# Excerpted data:
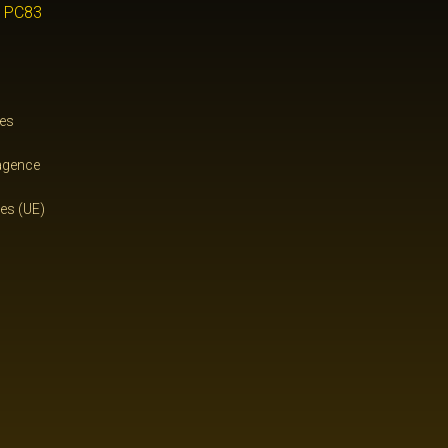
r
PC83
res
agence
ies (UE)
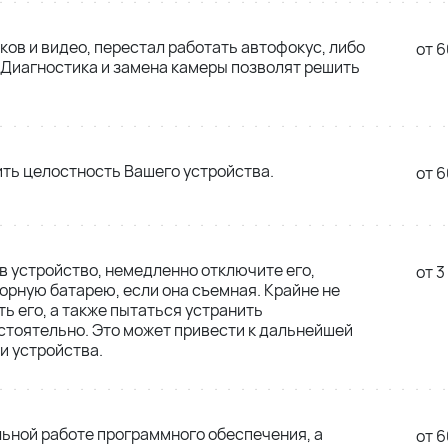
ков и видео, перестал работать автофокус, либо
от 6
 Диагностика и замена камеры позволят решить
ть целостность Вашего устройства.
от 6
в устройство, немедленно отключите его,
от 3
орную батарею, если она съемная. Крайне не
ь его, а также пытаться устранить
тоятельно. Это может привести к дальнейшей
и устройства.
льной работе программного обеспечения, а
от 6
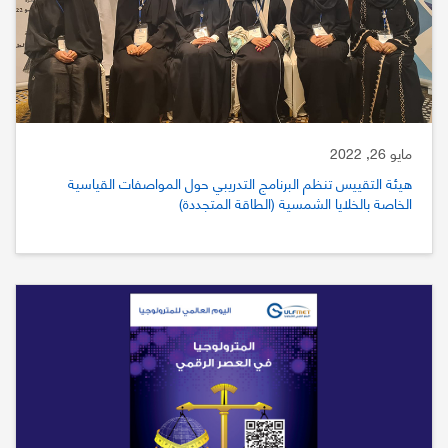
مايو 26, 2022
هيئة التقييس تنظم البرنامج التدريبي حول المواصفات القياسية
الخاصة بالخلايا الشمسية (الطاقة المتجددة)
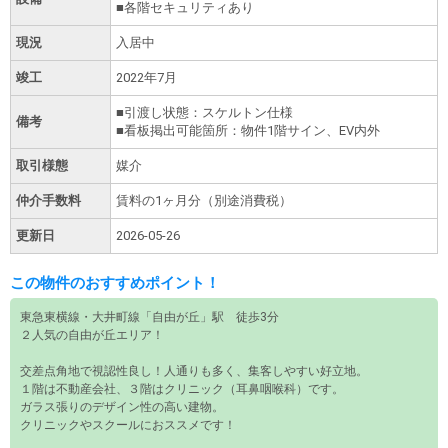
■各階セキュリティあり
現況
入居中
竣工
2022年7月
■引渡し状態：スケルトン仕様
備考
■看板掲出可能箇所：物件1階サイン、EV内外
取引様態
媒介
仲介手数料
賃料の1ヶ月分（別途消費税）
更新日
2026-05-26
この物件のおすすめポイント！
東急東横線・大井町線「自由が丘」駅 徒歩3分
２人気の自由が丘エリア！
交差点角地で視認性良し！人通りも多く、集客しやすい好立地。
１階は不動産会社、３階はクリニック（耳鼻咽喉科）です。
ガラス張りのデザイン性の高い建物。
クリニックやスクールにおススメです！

# Task objective:
Output all of the listing above, exactly as given, but without its pictures.

# Answer for the task:
r
PC83
res
agence
ies (UE)
ков и видео, перестал работать автофокус, либо
от 6
 Диагностика и замена камеры позволят решить
ть целостность Вашего устройства.
от 6
в устройство, немедленно отключите его,
от 3
орную батарею, если она съемная. Крайне не
ь его, а также пытаться устранить
тоятельно. Это может привести к дальнейшей
и устройства.
льной работе программного обеспечения, а
от 6
مايو 26, 2022
هيئة التقييس تنظم البرنامج التدريبي حول المواصفات القياسية
الخاصة بالخلايا الشمسية (الطاقة المتجددة)
■各階セキュリティあり
現況
入居中
竣工
2022年7月
■引渡し状態：スケルトン仕様
備考
■看板掲出可能箇所：物件1階サイン、EV内外
取引様態
媒介
仲介手数料
賃料の1ヶ月分（別途消費税）
更新日
2026-05-26
この物件のおすすめポイント！
東急東横線・大井町線「自由が丘」駅 徒歩3分
２人気の自由が丘エリア！
交差点角地で視認性良し！人通りも多く、集客しやすい好立地。
１階は不動産会社、３階はクリニック（耳鼻咽喉科）です。
ガラス張りのデザイン性の高い建物。
クリニックやスクールにおススメです！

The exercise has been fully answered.